→ DOCUMENT SOURCE

Mettre un coup d'arrêt aux mauvais coups du gouvernement25/12/20022002Journal/medias/journalnumero/images/2002/12/une1795.jpg.445x577_q85_box-0%2C104%2C1383%2C1896_crop_detail.jpg

Editorial

Mettre un coup d'arrêt aux mauvais coups du gouvernement

Lorsqu'on accuse Sarkozy de mener la guerre aux pauvres, il s'en défend en essayant de nous faire croire qu'il vise au contraire à les protéger contre ce qu'il appelle des " fauteurs de troubles ", à savoir, en vrac, les prostituées, les jeunes qui traînent dans le hall des immeubles, les nomades. Mais c'est là un bluff aussitôt démenti par les décisions prises par le gouvernement auquel il appartient et dans lequel il occupe une position de choix, tout autant que par les discours et les votes de la droite. Les gesticulations, soigneusement calculées, d'un Sarkozy, ne servent, entre autres, qu'à faire du brouillard sur le reste.

Car ce serait un leurre de croire que ce gouvernement ne réserve ses coups qu'aux seules catégories à la marge, à des boucs émissaires ciblés, destinés à rassurer " ces braves gens " dont Sarkozy se prétend le protecteur. Les mesures du gouvernement visent aussi, et de plein fouet, les travailleurs et les classes populaires. Depuis sept mois que Chirac a intronisé l'équipe Raffarin-Sarkozy, nombreuses ont été les mesures qui le démontrent.

→ ÉNONCÉ DE L'EXERCICE
Transcrivez à l'identique le passage de l'éditorial qui s'ouvre sur les mots contenant « Car ce serait » et se clôt sur « qui le démontrent. ». Les items constituent un matériau indépendant de l'éditorial.

→ DONNÉES ÉTUDIÉES

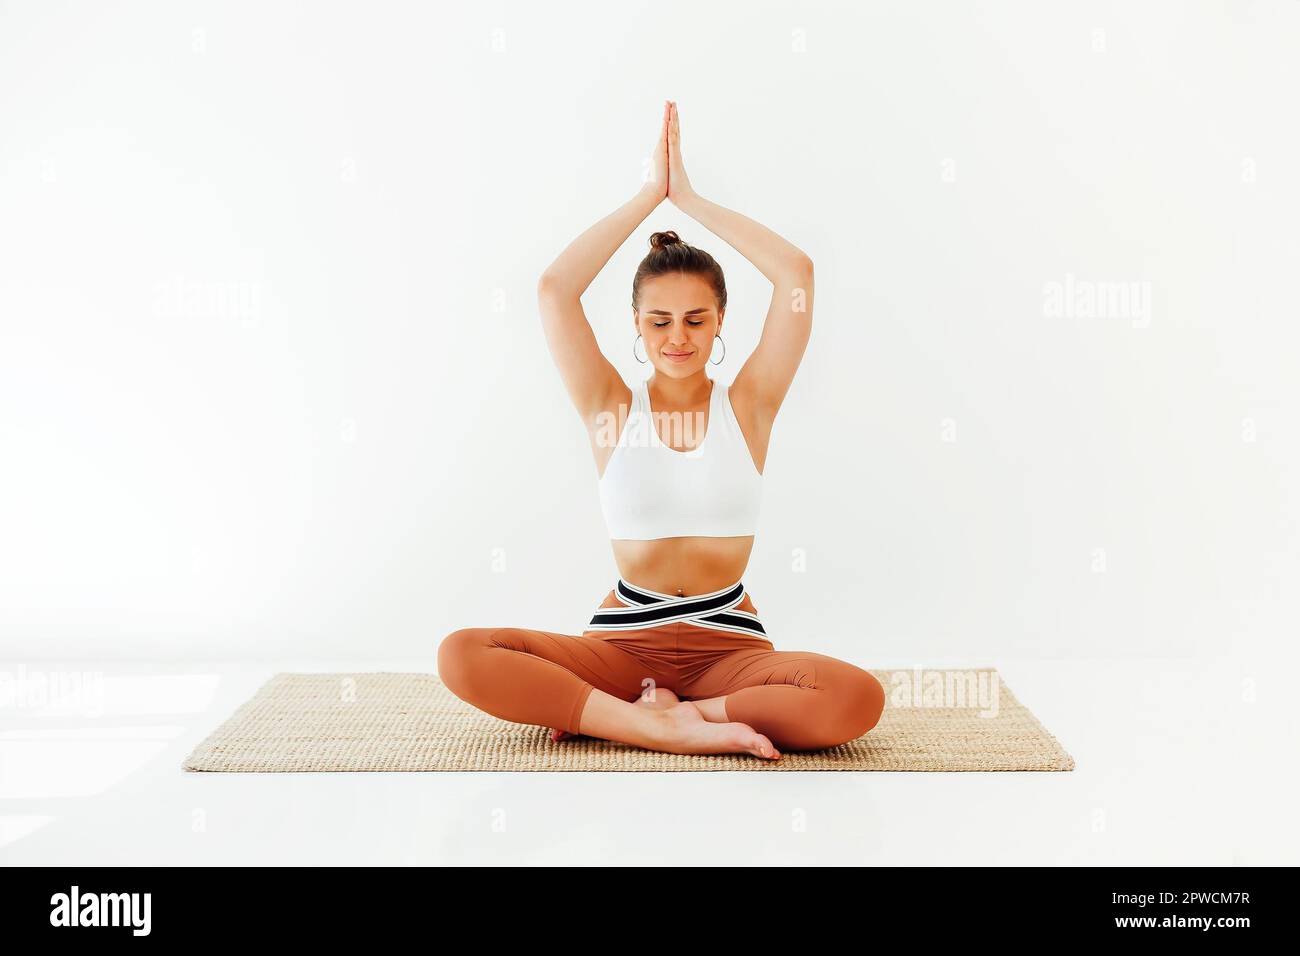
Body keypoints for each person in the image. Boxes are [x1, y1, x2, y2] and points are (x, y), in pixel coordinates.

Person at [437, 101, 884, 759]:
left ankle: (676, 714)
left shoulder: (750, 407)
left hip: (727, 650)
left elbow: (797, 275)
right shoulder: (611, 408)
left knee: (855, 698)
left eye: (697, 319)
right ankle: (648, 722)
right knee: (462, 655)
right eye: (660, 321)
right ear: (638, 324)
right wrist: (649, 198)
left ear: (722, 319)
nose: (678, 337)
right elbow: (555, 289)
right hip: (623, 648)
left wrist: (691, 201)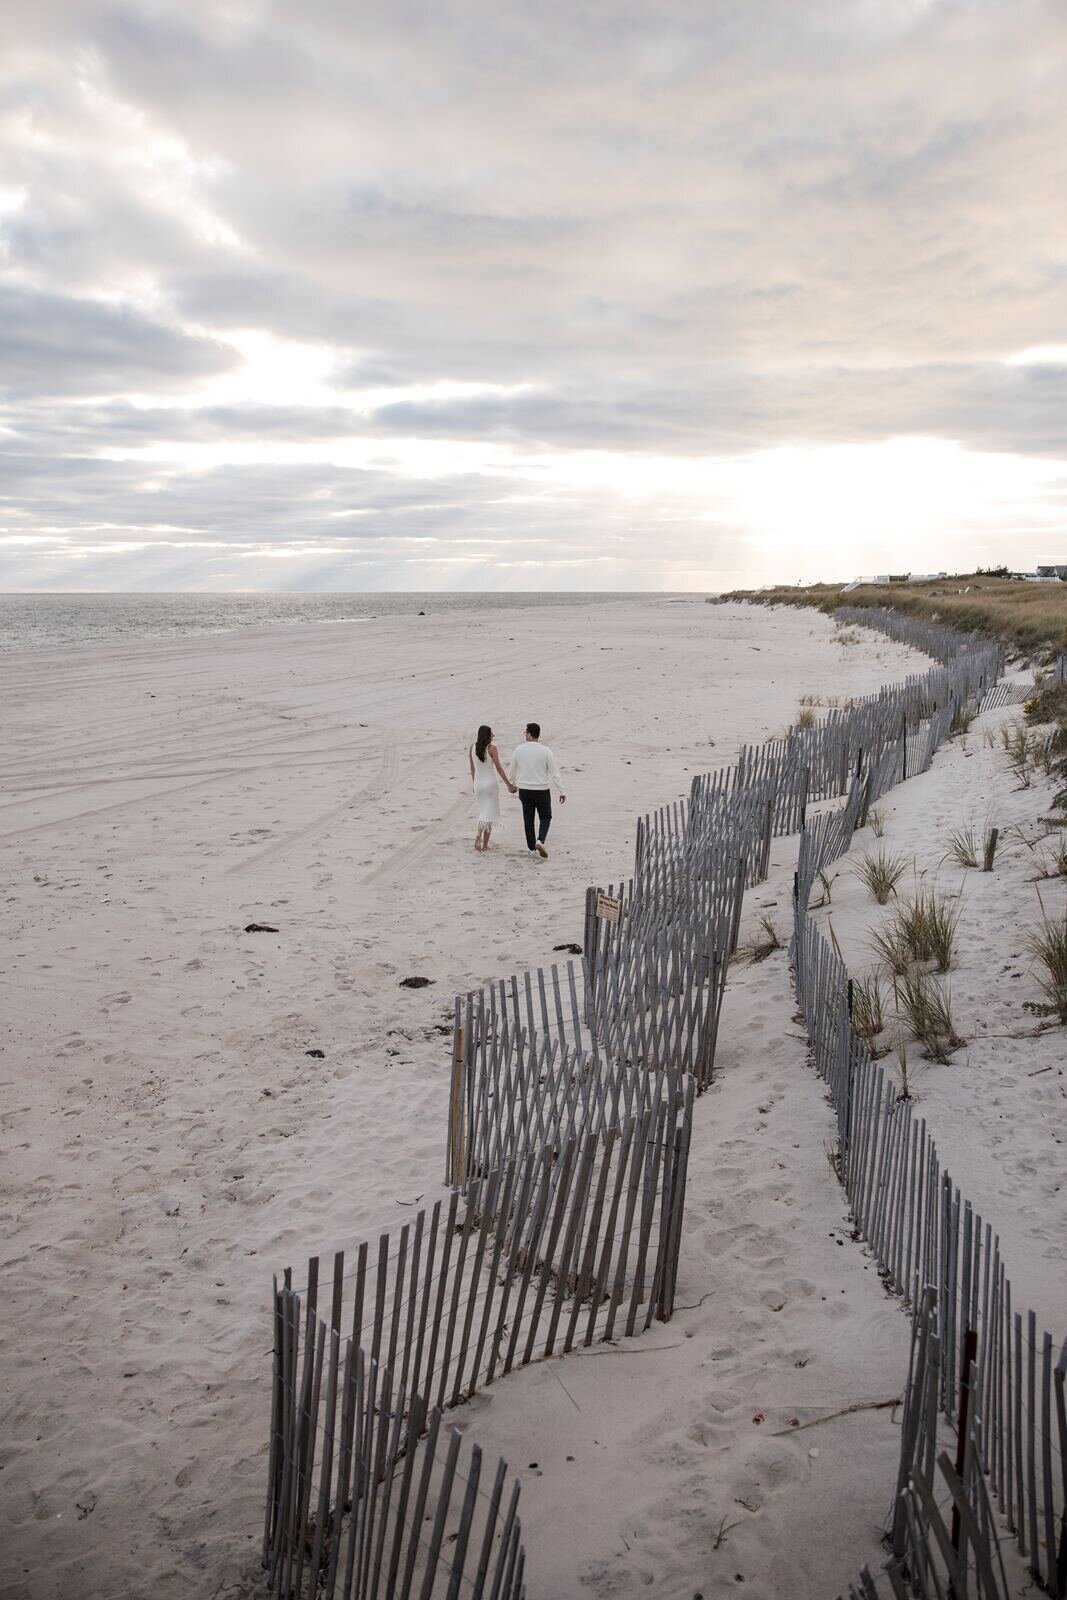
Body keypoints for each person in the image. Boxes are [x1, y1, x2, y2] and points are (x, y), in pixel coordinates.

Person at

...

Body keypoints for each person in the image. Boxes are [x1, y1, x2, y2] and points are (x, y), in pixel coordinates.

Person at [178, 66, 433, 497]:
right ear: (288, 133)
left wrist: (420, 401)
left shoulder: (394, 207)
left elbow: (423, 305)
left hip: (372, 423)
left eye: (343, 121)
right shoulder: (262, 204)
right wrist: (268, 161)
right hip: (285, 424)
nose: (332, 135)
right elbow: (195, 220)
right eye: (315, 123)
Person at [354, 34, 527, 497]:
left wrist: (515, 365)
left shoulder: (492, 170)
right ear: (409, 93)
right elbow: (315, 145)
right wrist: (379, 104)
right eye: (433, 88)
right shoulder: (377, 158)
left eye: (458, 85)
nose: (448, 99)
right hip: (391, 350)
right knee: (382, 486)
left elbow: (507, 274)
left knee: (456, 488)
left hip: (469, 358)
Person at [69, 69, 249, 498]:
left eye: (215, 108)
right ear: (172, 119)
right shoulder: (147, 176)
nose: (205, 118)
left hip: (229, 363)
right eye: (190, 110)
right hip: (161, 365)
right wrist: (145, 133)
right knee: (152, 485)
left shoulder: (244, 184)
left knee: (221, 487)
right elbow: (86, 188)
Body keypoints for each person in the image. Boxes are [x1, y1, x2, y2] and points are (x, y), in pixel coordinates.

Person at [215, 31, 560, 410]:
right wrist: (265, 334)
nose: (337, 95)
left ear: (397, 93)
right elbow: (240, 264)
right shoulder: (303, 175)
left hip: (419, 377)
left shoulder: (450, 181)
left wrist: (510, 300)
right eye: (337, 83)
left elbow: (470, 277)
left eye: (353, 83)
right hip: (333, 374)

→ RÉSULTAT ATTENDU
Car ce serait un leurre de croire que ce gouvernement ne réserve ses coups qu'aux seules catégories à la marge, à des boucs émissaires ciblés, destinés à rassurer " ces braves gens " dont Sarkozy se prétend le protecteur. Les mesures du gouvernement visent aussi, et de plein fouet, les travailleurs et les classes populaires. Depuis sept mois que Chirac a intronisé l'équipe Raffarin-Sarkozy, nombreuses ont été les mesures qui le démontrent.